▸ **요구 사항**
"linhas"라는 단어가 들어 있는 데이터의 줄을 하나도 빠짐없이 모두 보여 주세요.

▸ **데이터 발췌**
►

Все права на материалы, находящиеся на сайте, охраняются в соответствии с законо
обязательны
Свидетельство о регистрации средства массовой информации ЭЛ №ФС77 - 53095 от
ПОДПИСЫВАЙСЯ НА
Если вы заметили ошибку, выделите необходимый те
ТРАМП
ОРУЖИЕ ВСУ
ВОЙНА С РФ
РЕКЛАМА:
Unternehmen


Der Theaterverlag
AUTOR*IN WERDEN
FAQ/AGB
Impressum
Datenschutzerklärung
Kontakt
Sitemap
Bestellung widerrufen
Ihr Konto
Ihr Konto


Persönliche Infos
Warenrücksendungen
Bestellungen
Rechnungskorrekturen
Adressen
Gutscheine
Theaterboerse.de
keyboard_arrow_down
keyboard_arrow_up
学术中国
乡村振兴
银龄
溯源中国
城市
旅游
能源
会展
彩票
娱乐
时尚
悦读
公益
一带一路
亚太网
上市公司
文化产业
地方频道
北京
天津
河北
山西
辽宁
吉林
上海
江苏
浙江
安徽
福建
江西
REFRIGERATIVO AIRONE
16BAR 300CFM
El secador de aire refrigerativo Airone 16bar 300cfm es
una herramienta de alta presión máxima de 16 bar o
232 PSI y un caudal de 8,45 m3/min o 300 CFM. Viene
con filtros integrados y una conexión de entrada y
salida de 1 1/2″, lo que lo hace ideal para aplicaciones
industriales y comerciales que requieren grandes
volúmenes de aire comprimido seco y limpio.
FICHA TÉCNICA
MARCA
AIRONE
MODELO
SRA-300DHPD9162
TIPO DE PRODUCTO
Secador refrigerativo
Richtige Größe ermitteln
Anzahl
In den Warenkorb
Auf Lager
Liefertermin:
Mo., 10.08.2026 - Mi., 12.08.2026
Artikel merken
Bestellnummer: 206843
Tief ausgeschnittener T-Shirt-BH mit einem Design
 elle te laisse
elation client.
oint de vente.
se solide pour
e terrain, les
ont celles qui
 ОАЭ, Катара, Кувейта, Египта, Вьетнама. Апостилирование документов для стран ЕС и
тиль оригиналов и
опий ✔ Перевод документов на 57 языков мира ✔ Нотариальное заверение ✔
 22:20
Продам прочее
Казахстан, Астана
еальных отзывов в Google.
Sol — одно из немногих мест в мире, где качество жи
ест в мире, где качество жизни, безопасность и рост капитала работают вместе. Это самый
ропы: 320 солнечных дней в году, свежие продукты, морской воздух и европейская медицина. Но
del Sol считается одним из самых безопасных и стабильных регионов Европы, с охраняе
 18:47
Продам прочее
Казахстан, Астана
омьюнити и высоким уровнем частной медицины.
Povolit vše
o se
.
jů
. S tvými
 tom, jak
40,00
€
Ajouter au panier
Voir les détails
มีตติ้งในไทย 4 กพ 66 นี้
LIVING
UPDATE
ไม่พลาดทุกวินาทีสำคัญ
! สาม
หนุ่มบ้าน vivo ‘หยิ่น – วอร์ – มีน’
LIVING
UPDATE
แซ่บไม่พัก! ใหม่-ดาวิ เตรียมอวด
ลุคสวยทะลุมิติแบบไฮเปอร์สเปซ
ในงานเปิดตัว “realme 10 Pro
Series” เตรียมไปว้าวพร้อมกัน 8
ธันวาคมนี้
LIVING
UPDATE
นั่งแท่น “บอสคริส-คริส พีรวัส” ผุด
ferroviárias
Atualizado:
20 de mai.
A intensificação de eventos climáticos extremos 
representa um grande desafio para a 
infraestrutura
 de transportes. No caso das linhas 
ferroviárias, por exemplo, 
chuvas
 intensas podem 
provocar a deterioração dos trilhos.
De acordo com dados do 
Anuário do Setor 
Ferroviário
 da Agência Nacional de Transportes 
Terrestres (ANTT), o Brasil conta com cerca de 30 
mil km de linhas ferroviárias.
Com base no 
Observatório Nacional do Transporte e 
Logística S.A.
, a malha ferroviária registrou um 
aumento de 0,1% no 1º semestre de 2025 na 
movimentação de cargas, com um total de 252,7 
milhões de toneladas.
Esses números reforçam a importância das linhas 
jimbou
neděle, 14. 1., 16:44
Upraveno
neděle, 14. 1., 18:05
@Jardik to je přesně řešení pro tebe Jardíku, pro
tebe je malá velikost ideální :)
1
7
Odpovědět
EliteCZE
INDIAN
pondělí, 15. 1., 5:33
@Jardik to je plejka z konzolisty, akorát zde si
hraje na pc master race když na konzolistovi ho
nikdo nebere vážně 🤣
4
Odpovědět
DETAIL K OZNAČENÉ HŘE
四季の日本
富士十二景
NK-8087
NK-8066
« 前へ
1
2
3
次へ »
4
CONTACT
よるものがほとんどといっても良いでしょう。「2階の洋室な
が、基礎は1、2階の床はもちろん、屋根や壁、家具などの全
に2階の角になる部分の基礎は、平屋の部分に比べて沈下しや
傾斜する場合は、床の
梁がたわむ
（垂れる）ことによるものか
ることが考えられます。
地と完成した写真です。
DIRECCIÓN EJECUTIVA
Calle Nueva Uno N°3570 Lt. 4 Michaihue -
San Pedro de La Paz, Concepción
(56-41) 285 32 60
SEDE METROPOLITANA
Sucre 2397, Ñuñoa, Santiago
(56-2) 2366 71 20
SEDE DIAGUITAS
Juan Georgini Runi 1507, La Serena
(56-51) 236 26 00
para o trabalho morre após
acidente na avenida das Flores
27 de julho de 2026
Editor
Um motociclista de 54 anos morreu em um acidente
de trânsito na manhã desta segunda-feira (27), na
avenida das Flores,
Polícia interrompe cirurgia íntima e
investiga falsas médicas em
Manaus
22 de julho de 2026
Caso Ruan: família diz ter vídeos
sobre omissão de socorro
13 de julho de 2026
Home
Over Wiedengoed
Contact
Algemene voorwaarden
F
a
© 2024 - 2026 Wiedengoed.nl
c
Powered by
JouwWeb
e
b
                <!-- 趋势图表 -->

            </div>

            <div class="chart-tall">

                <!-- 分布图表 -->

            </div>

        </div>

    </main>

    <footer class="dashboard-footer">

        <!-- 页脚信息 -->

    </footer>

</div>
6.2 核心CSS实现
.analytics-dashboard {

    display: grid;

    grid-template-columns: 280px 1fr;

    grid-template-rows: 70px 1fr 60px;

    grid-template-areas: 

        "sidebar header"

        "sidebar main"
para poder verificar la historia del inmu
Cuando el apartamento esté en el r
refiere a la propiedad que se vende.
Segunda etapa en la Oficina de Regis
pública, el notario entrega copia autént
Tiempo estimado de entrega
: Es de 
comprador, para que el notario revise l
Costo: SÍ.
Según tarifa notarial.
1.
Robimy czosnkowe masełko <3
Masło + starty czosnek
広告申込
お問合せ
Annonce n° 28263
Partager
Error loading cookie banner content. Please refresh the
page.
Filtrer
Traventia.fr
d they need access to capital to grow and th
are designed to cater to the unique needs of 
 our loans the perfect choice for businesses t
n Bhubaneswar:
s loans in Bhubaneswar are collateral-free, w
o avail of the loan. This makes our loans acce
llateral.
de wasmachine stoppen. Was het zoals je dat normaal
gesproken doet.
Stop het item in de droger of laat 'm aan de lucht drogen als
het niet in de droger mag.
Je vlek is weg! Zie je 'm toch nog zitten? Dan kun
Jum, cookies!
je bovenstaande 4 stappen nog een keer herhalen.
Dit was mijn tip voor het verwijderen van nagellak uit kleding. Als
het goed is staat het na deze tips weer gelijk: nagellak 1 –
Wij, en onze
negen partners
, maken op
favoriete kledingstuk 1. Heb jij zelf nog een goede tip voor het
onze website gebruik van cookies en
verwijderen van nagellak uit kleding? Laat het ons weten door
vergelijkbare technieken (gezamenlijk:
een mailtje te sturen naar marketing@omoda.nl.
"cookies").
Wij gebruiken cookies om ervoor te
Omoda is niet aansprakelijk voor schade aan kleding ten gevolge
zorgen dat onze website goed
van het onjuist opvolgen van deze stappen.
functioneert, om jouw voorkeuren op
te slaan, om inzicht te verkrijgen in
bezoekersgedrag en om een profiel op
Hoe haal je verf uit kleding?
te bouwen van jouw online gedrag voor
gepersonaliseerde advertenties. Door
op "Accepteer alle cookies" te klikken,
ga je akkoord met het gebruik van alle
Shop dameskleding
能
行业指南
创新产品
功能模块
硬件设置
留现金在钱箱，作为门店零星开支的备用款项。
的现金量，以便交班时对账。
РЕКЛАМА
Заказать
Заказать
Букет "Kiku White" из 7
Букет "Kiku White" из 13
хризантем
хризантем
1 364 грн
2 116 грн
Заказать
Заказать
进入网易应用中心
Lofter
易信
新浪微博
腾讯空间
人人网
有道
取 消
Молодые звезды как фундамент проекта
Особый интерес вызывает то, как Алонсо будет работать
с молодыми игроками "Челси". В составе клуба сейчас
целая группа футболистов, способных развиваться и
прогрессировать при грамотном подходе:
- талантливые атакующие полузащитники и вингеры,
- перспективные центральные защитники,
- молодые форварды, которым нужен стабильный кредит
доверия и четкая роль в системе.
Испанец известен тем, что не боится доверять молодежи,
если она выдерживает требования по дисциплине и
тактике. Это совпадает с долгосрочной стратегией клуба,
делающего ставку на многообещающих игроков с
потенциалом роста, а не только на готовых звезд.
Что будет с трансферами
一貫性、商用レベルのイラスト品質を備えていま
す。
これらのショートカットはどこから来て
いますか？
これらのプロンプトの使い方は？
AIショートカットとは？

◄

▸ **아래 결과**
 de transportes. No caso das linhas 
mil km de linhas ferroviárias.
Esses números reforçam a importância das linhas 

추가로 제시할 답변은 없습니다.